Why do I need a will?
Your will designates those persons you would like to receive your estate at your death, and the details of the distribution of your estate. If you do not have a will, the State of Texas, pursuant to the Texas Estates Code, will determine how your property passes to family members upon your death; however, you may want your property to go to certain family members other than those the state requires to inherit your property. Generally, it is a more simple procedure to distribute your estate with a will then without one.
What is an Executor?
The Executor (Executrix if a female) is the person designated in your will to distribute your estate. The Executor is usually named as an “Independent Executor”. This means once the Independent Executor is appointed by the Court, this person has the freedom to distribute the estate without Court intervention.

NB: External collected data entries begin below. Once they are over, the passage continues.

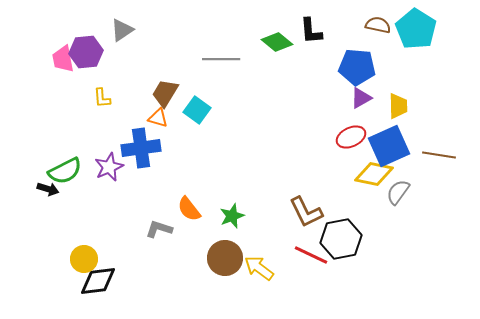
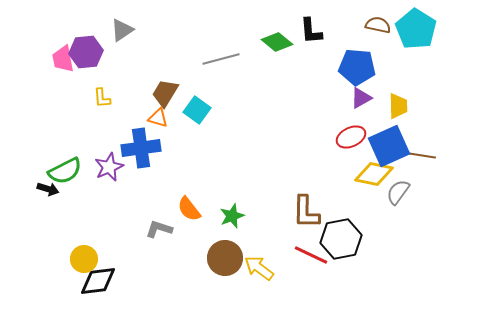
gray line: rotated 15 degrees counterclockwise
brown line: moved 20 px left
brown L-shape: rotated 27 degrees clockwise
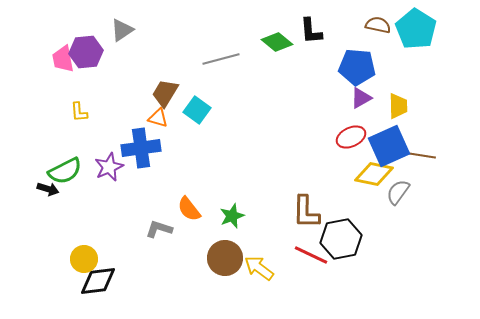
yellow L-shape: moved 23 px left, 14 px down
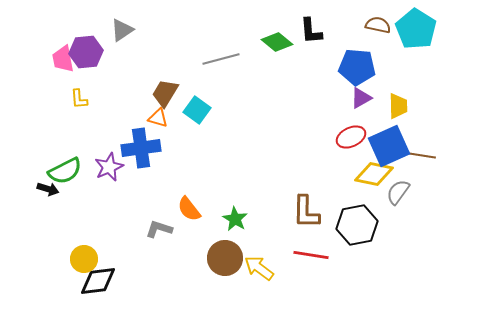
yellow L-shape: moved 13 px up
green star: moved 3 px right, 3 px down; rotated 20 degrees counterclockwise
black hexagon: moved 16 px right, 14 px up
red line: rotated 16 degrees counterclockwise
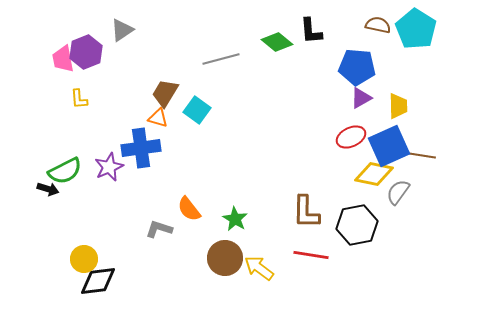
purple hexagon: rotated 16 degrees counterclockwise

What other decisions can be made in my will?
Other than the distribution of your estate, you can also name a guardian for any minor children, and the guardian of the estate of your minor children.
What is a holographic will?
Texas recognizes the existence of a holographic will, or a document entirely in the Testator’s handwriting that disposes of the Testator’s estate.
Must a will be signed?
Yes. A will must be signed by the Testator and two witnesses who are not related to you and who are not named as beneficiaries in your will.
What is a “self-proved” will?
A “self-proved” will is one in which the Testator’s and witnesses’ signatures are all notarized. By “self-proving” a will, it avoids the necessity of finding and bringing the witnesses who signed the will to testify at Court, and of proving the Testator’s signature.